Is wearing perfume harmful?
A customer messaged me today telling me that at the end of a flight from Christchurch the person sitting beside her asked her what perfume she was wearing because she smelt lovely. She was not wearing perfume, but she was wearing Agnes & Me Super Hydrating Face Cream. That made me so happy, on three counts: that my products smell so good she got a compliment, that she was able to give the elevator pitch on Agnes & Me to a new person and that she was not wearing perfume. A woman after my own heart because I stopped using it years ago.
I don’t talk about nasty chemicals much as I don’t like that whole fear mongering in the green beauty arena, but perfume is another matter. A single perfume can have 50-300 different chemicals, I kid you not! By law a company can hide many ingredients under the banner of fragrance because it’s a “trade secret” and of course all perfumes are proprietary. If a label says "parfum" or "fragrance" no one but the maker knows what's in there.

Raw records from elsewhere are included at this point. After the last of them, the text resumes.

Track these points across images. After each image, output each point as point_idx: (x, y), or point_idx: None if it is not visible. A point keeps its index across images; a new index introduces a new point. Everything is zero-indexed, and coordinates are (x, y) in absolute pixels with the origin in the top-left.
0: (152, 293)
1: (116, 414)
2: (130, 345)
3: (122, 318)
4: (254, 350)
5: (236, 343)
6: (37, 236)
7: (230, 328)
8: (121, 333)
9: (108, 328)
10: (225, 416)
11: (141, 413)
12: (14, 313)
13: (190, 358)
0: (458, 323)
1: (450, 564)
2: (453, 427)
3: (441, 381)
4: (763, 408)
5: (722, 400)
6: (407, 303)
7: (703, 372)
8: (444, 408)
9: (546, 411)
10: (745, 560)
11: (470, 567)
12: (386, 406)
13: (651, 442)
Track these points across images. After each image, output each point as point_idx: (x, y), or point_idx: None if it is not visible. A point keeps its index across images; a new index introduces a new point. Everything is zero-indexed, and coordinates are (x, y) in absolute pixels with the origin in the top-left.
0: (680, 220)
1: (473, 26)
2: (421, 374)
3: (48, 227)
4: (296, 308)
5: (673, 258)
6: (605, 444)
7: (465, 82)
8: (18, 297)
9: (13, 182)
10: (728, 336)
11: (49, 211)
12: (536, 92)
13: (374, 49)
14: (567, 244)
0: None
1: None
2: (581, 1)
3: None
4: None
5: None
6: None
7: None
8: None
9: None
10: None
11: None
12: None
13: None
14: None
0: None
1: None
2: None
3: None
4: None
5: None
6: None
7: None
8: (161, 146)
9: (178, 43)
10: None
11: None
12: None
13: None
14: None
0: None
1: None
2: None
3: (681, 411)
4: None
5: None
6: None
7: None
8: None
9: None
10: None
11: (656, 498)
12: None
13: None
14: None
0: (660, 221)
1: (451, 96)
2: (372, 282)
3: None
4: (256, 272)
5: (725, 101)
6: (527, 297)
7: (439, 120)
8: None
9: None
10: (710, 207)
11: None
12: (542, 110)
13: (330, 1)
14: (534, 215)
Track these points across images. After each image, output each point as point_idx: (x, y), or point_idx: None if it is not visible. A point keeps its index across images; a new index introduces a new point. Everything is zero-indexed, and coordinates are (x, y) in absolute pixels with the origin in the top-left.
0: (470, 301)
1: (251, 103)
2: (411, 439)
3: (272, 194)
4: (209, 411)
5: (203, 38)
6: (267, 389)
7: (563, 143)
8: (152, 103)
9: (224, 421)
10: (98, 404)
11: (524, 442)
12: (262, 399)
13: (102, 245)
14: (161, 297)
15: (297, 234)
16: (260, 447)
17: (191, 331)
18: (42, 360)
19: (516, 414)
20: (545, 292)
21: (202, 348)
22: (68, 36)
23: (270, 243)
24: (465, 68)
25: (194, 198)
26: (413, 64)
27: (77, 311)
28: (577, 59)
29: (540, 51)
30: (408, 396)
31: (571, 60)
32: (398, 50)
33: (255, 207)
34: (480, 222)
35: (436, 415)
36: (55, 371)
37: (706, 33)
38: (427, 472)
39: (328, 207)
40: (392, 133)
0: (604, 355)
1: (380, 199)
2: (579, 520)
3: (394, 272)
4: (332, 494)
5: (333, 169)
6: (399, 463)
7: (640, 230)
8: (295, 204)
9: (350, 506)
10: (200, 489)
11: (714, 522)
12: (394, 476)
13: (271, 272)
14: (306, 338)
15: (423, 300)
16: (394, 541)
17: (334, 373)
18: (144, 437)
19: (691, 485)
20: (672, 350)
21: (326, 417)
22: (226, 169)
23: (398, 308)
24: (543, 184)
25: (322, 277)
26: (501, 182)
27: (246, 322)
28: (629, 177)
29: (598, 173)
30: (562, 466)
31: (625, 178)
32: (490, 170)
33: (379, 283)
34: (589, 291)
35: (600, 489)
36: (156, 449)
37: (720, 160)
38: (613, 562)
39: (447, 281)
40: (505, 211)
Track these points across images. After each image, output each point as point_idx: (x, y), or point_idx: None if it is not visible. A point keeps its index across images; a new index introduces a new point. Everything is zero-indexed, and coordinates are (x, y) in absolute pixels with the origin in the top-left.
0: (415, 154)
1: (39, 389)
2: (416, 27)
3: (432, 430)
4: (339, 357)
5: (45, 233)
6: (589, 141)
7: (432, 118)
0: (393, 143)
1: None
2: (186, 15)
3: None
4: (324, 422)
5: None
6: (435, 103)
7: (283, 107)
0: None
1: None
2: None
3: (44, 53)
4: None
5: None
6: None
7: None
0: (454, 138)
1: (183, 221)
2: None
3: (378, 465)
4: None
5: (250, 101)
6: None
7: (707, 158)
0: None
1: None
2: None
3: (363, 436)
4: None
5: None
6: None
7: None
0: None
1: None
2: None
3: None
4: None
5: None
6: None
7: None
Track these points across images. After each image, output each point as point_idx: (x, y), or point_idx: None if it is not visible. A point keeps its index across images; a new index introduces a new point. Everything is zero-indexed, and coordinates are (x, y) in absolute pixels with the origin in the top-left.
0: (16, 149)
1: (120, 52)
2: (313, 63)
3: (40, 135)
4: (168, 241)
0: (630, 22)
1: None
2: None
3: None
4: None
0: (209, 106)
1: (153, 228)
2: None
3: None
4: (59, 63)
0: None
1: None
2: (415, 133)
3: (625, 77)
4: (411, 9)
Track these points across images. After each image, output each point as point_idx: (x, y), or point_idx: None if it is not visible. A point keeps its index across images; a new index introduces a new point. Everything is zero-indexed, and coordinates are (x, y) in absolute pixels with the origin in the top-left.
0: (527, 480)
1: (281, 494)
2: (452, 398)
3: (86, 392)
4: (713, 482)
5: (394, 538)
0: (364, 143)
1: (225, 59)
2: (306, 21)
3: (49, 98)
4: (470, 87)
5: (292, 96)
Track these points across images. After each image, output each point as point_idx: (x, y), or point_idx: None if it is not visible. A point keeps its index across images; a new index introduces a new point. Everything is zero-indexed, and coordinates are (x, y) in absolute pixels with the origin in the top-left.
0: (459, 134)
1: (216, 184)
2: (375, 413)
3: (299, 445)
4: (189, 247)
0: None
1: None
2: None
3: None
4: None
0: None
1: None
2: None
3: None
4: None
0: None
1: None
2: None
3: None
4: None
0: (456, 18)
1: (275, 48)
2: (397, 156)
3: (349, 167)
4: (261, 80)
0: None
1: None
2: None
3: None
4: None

So, if you want to avoid exposure to so many unnecessary, unknown chemicals while nourishing your skin, look better and smell fabulous enough that strangers ask you what you’re wearing try my Face Cream. It smells lovely because there are two essential oils in there — New Zealand Lavender and Geranium — but together they come to less than .5% of the formula and they are listed clearly on the label, like all my products.
So many of my customers tell me they want to avoid chemicals which in reality is impossible because everything is is a chemical, including water, but what you can do is avoid using too many. So, look at the label and if there are many lines of ingredients or "parfum" or "fragrance" is listed, maybe rethink. Perfume is a good place to start.